Granted that the so-called libido is a natural force common to all living beings belonging to any animal species, the question remains valid: to what extent can one go? In short, when does a transgression occur that leads one to think there is a deviance in sexuality? Not a far-fetched question at all, especially if one is faced with a film like "Grandezza naturale" made by Luis Garcia Berlanga in 1973, of which I found a copy on DVD a few years ago while visiting Madrid (the work is still only available on the Spanish market today with the original title "Tamaño natural").
Here it is good to preface that director Berlanga had the opportunity to work for many years in Francoist Spain, not exactly understanding towards a certain type of auteur cinema.
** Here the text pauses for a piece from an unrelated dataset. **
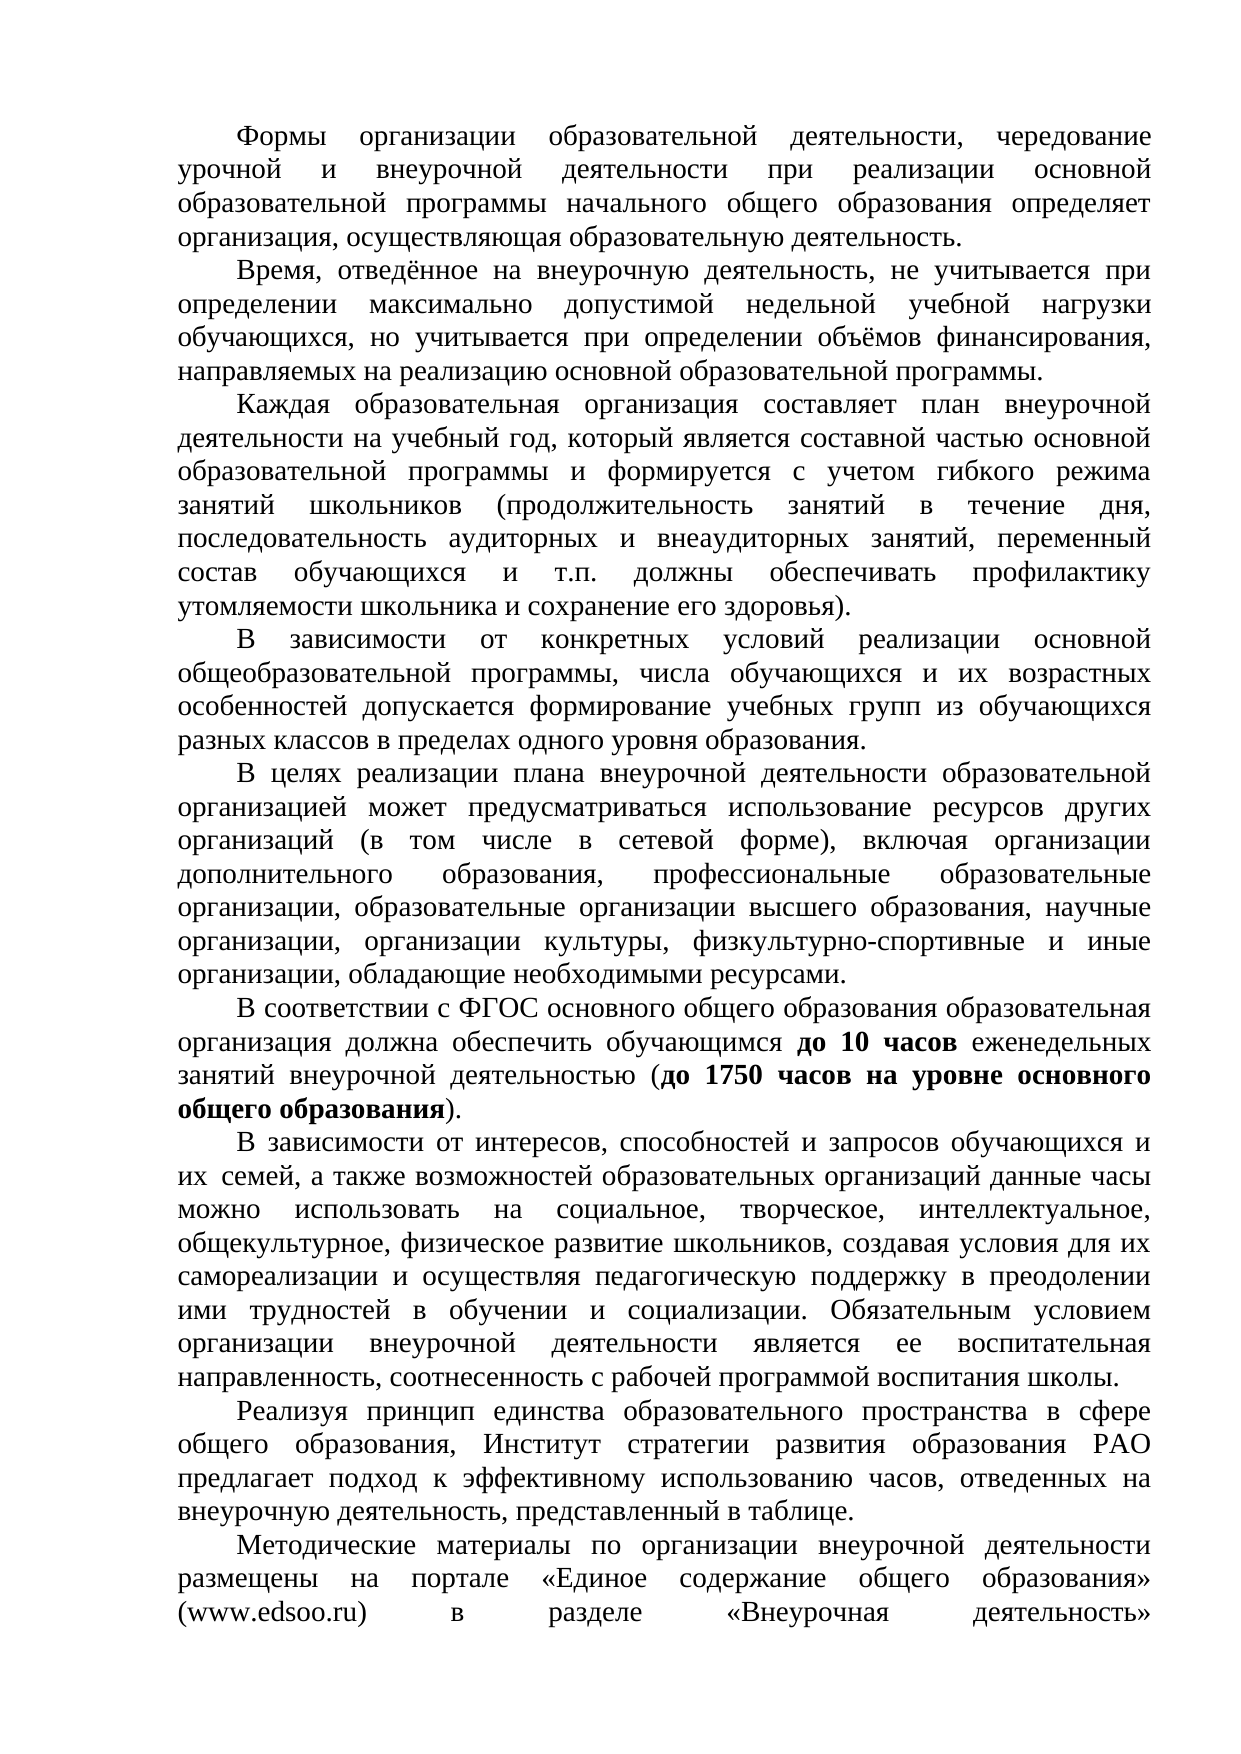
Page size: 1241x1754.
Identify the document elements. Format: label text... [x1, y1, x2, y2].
Yet Berlanga, subtly infusing a certain ironic approach, did not direct films that were overly apologetic and accommodating towards the prevailing mindset in Spain of the time. Obviously, the film reviewed by me here was decidedly bold and was released in France in 1974, in Italy the following year, and in Spain only in 1977 (when the great general Francisco Franco had kicked the bucket) and was still always met with certain scandal and incredible requests for withdrawal from circulation (but more on that later).
The story revolves around a successful middle-aged French dentist named Michel, who sinks into the boredom of marital routine (despite his wife being a brilliant and pretty woman). How to get out of this situation, given that even occasional extramarital flings lead nowhere? Well, having the means, here's a titillating novelty: having delivered (picking it up in person at customs) from abroad (perhaps a Scandinavian country) suitably boxed, none other than an inflatable doll, perfectly faithful to the original of a fascinating sexy blonde woman, what one might call a real sex bomb. A quirk on the part of a sexually healthy man like Michel (played by a great Michel Piccoli, an actor always at ease in morally questionable roles) who perhaps deludes himself into keeping the alluring doll secret, in the storeroom of the dental office.
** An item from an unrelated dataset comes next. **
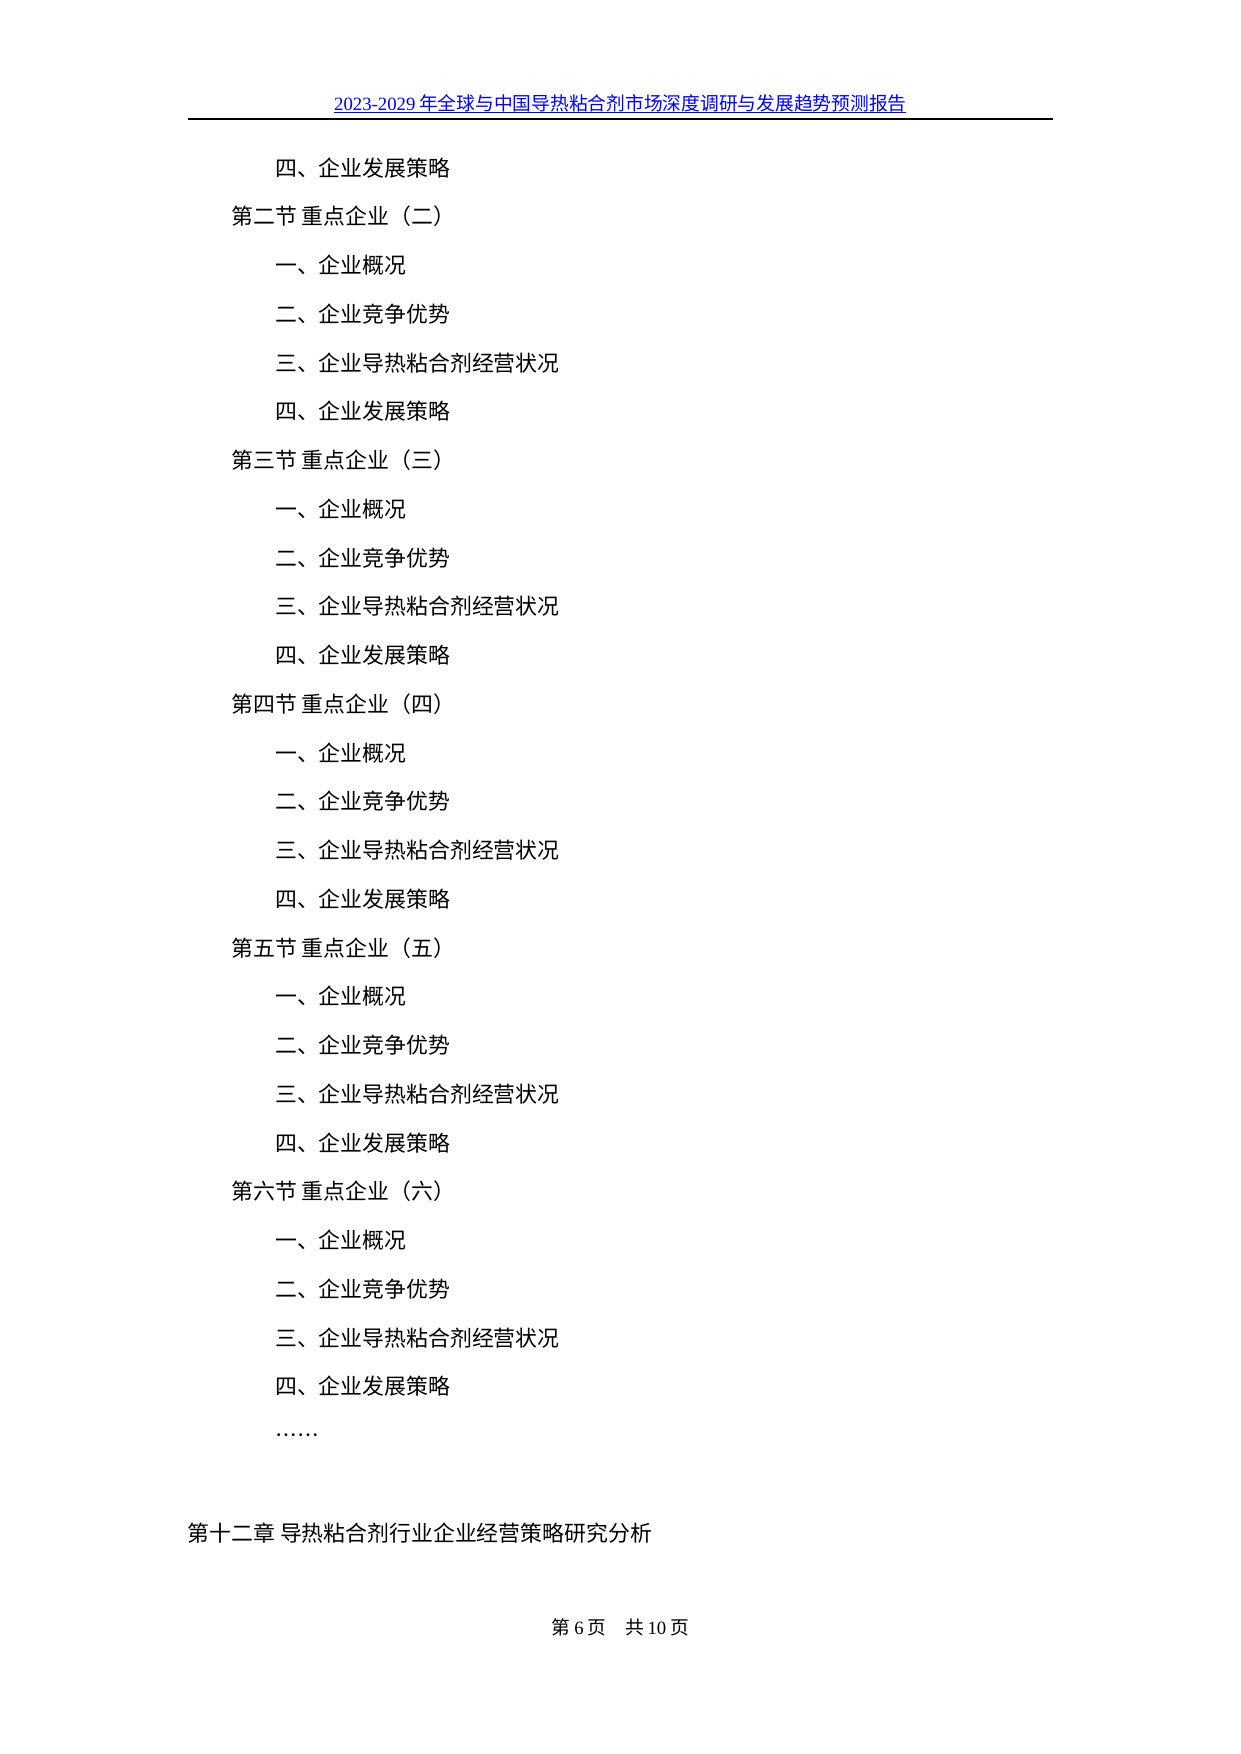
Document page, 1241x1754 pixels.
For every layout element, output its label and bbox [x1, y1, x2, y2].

text [187, 150, 1053, 1548]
But soon the situation gets out of hand, and it's not just about sexually venting with the artificial type. For him, the relationship becomes his obsession, his reason for living. Why keep the secret affair going? It is worth placing his wife before the accomplished fact (the reaction of the aforementioned is easily imaginable), making the situation known even to the mother (strangely more understanding towards the son) and taking everything to the extreme consequences. Thus, separation and divorce from the spouse, even the celebration of a wedding with the doll within the walls of the new home where the newlyweds retire to live in dissonance with the surrounding world, until, as if nothing, creating an almost normal couple when one considers (here the screenplay's stretch is evident) the presence of an evidently adopted infant clinging to the breasts of Michel's new artificial wife.
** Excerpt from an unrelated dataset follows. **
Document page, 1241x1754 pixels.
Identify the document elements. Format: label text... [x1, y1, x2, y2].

All good then? Certainly not, if despite the doll being a simulacrum of a submissive woman towards such a vicious male, jealousy and possessiveness make an appearance everywhere, even in this abnormal situation, and without specifying the subsequent developments, the outcome of the entire story will be tragic, and the plot twist will leave the viewer astounded (from the series: even an artificial object designed to give pleasure to its owner can prove fatal for its rightful owner).
It is evident that we are in the presence of a very corrosive apologue towards certain double-faced bourgeois morality, publicly irreproachable but privately depraved, obsessed with the desire to be modern (at the time the film was made, owning an inflatable doll had to be truly à la page). The main character, the dentist Michel, could consider himself satisfied with life, but the tedium that afflicts him leads him astray. The liberalization of customs, experienced during those years when the film was released, could certainly open up interesting horizons and life prospects, leading to a free and expanded sexuality ("stuffily" as Nanni Moretti would have defined it in a famous line), but reaching the point of losing one's head for an artificial woman could not constitute a valid alternative and could not guarantee a healthy psycho-physical balance. Difficult then to empathize with the dentist Michel, a sexually confused and deviant man, targeted by a sulfurous director like Berlanga.
And said thus, it would seem like a clear and shareable message. Only that, in the years of the film's release, although it was easy to find films with at least hinted, if not explicit, sex scenes, furious controversies arose over the themes addressed by Berlanga. And, incredible but true, the then widespread feminist circles deemed it right, as modern auxiliaries of the holy censorial inquisition, to hope for the withdrawal from circulation of the damned film, guilty of conveying a chauvinist image of the woman as an object (the film remained in theaters in Italy for a short time and is still not found on the Italian DVD market). As much as "Grandezza naturale" is a work with bold content and not devoid of risqué passages, in my opinion, it is rather a caustic representation of a sick sex addiction on the part of a pathetic and crisis-stricken male character. Here, therefore, another demonstration of how censorship can be obtuse and how it is right to leave to the individual viewer the complete faculty to appreciate or not a cinematographic work, without others (part of minorities) standing as supreme judges of artistic beauty and moral acceptability.